Task statement:
Nothing in the data should change when you return it, but leave the pictures out.

Stored items:

____________

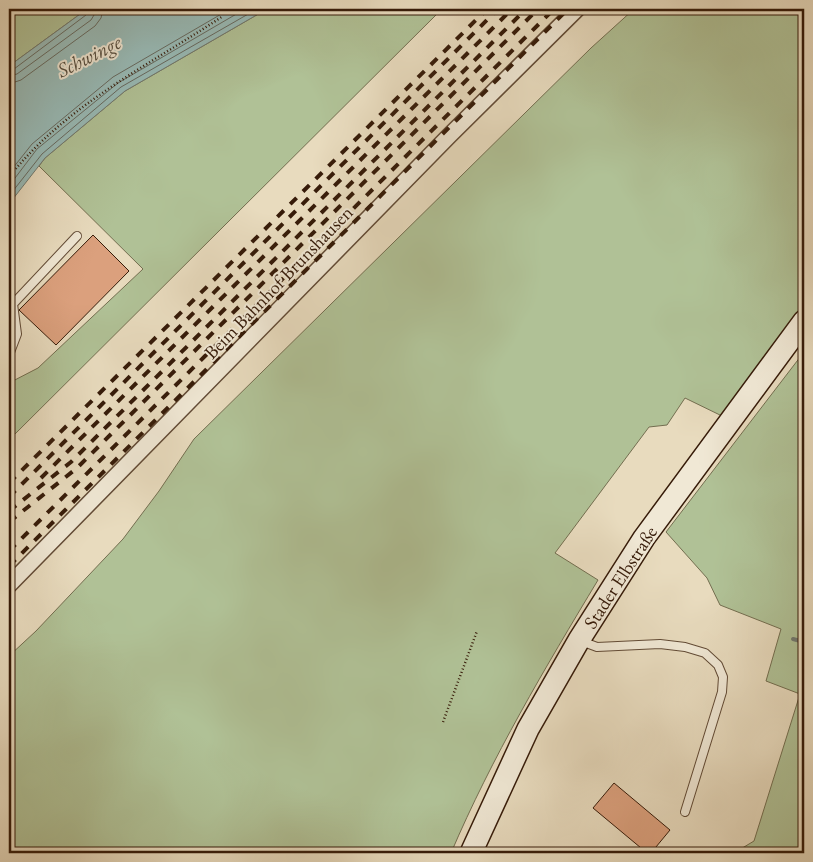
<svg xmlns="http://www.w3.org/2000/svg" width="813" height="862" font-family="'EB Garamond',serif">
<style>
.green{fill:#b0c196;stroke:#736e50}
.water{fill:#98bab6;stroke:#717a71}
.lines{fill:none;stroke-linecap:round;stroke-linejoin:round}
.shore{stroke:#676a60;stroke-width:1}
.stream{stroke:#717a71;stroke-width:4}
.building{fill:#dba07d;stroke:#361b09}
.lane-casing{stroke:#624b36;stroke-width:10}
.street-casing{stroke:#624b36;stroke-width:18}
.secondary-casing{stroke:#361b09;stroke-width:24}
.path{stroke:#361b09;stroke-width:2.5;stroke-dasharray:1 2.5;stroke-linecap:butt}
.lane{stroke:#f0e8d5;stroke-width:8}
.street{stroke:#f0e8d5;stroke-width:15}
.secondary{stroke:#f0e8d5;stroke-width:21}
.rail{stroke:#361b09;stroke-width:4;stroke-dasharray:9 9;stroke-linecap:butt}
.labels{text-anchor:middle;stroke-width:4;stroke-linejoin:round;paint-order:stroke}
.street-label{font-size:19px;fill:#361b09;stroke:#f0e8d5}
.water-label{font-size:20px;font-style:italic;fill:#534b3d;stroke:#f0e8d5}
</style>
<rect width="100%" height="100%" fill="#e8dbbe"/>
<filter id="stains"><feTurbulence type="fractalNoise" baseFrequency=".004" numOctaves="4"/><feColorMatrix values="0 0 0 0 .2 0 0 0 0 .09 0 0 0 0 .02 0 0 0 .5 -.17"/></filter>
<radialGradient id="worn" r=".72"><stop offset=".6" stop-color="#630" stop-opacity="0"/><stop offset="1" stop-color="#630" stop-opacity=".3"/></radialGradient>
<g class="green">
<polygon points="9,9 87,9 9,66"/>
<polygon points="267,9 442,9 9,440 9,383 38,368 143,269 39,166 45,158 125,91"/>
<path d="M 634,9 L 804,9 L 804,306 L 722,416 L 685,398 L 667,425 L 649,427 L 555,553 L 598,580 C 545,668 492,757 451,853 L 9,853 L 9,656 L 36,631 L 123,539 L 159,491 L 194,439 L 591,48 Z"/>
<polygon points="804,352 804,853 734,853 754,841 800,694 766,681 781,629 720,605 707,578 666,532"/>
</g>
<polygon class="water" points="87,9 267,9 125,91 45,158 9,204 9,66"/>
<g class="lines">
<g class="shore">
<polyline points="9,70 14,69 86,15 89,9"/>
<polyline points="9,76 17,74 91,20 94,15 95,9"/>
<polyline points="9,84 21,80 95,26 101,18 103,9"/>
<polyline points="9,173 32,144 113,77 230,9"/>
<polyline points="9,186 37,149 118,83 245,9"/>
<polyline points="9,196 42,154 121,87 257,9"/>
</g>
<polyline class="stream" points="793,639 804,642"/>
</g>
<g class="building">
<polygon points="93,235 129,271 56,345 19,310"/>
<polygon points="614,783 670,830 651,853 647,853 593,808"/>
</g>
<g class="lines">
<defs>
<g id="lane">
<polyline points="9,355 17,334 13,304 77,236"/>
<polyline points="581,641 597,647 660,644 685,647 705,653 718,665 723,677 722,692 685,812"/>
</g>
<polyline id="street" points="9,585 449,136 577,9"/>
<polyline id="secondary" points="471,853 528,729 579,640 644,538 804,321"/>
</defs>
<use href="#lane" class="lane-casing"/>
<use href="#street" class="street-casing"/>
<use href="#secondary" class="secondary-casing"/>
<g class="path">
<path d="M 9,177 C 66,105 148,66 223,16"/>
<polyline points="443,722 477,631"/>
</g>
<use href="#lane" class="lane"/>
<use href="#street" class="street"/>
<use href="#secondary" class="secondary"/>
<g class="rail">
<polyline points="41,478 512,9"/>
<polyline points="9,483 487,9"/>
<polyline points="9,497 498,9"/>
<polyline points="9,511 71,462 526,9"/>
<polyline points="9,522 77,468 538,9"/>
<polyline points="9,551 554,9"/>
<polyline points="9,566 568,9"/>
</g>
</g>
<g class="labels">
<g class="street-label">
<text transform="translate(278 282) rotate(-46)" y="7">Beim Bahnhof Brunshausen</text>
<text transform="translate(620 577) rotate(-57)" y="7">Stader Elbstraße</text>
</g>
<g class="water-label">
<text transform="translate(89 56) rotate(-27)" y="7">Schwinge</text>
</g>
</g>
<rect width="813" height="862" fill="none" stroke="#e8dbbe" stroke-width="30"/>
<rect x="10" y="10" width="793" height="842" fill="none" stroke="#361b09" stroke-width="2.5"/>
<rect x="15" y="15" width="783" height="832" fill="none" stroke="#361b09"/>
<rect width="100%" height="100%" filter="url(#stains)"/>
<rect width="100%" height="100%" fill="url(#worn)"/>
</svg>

____________

Result of the task:
<svg xmlns="http://www.w3.org/2000/svg" width="813" height="862" font-family="'EB Garamond',serif">
<style>
.green{fill:#b0c196;stroke:#736e50}
.water{fill:#98bab6;stroke:#717a71}
.lines{fill:none;stroke-linecap:round;stroke-linejoin:round}
.shore{stroke:#676a60;stroke-width:1}
.stream{stroke:#717a71;stroke-width:4}
.building{fill:#dba07d;stroke:#361b09}
.lane-casing{stroke:#624b36;stroke-width:10}
.street-casing{stroke:#624b36;stroke-width:18}
.secondary-casing{stroke:#361b09;stroke-width:24}
.path{stroke:#361b09;stroke-width:2.5;stroke-dasharray:1 2.5;stroke-linecap:butt}
.lane{stroke:#f0e8d5;stroke-width:8}
.street{stroke:#f0e8d5;stroke-width:15}
.secondary{stroke:#f0e8d5;stroke-width:21}
.rail{stroke:#361b09;stroke-width:4;stroke-dasharray:9 9;stroke-linecap:butt}
.labels{text-anchor:middle;stroke-width:4;stroke-linejoin:round;paint-order:stroke}
.street-label{font-size:19px;fill:#361b09;stroke:#f0e8d5}
.water-label{font-size:20px;font-style:italic;fill:#534b3d;stroke:#f0e8d5}
</style>
<rect width="100%" height="100%" fill="#e8dbbe"/>
<filter id="stains"><feTurbulence type="fractalNoise" baseFrequency=".004" numOctaves="4"/><feColorMatrix values="0 0 0 0 .2 0 0 0 0 .09 0 0 0 0 .02 0 0 0 .5 -.17"/></filter>
<radialGradient id="worn" r=".72"><stop offset=".6" stop-color="#630" stop-opacity="0"/><stop offset="1" stop-color="#630" stop-opacity=".3"/></radialGradient>
<g class="green">
<polygon points="9,9 87,9 9,66"/>
<polygon points="267,9 442,9 9,440 9,383 38,368 143,269 39,166 45,158 125,91"/>
<path d="M 634,9 L 804,9 L 804,306 L 722,416 L 685,398 L 667,425 L 649,427 L 555,553 L 598,580 C 545,668 492,757 451,853 L 9,853 L 9,656 L 36,631 L 123,539 L 159,491 L 194,439 L 591,48 Z"/>
<polygon points="804,352 804,853 734,853 754,841 800,694 766,681 781,629 720,605 707,578 666,532"/>
</g>
<polygon class="water" points="87,9 267,9 125,91 45,158 9,204 9,66"/>
<g class="lines">
<g class="shore">
<polyline points="9,70 14,69 86,15 89,9"/>
<polyline points="9,76 17,74 91,20 94,15 95,9"/>
<polyline points="9,84 21,80 95,26 101,18 103,9"/>
<polyline points="9,173 32,144 113,77 230,9"/>
<polyline points="9,186 37,149 118,83 245,9"/>
<polyline points="9,196 42,154 121,87 257,9"/>
</g>
<polyline class="stream" points="793,639 804,642"/>
</g>
<g class="building">
<polygon points="93,235 129,271 56,345 19,310"/>
<polygon points="614,783 670,830 651,853 647,853 593,808"/>
</g>
<g class="lines">
<defs>
<g id="lane">
<polyline points="9,355 17,334 13,304 77,236"/>
<polyline points="581,641 597,647 660,644 685,647 705,653 718,665 723,677 722,692 685,812"/>
</g>
<polyline id="street" points="9,585 449,136 577,9"/>
<polyline id="secondary" points="471,853 528,729 579,640 644,538 804,321"/>
</defs>
<use href="#lane" class="lane-casing"/>
<use href="#street" class="street-casing"/>
<use href="#secondary" class="secondary-casing"/>
<g class="path">
<path d="M 9,177 C 66,105 148,66 223,16"/>
<polyline points="443,722 477,631"/>
</g>
<use href="#lane" class="lane"/>
<use href="#street" class="street"/>
<use href="#secondary" class="secondary"/>
<g class="rail">
<polyline points="41,478 512,9"/>
<polyline points="9,483 487,9"/>
<polyline points="9,497 498,9"/>
<polyline points="9,511 71,462 526,9"/>
<polyline points="9,522 77,468 538,9"/>
<polyline points="9,551 554,9"/>
<polyline points="9,566 568,9"/>
</g>
</g>
<g class="labels">
<g class="street-label">
<text transform="translate(278 282) rotate(-46)" y="7">Beim Bahnhof Brunshausen</text>
<text transform="translate(620 577) rotate(-57)" y="7">Stader Elbstraße</text>
</g>
<g class="water-label">
<text transform="translate(89 56) rotate(-27)" y="7">Schwinge</text>
</g>
</g>
<rect width="813" height="862" fill="none" stroke="#e8dbbe" stroke-width="30"/>
<rect x="10" y="10" width="793" height="842" fill="none" stroke="#361b09" stroke-width="2.5"/>
<rect x="15" y="15" width="783" height="832" fill="none" stroke="#361b09"/>
<rect width="100%" height="100%" filter="url(#stains)"/>
<rect width="100%" height="100%" fill="url(#worn)"/>
</svg>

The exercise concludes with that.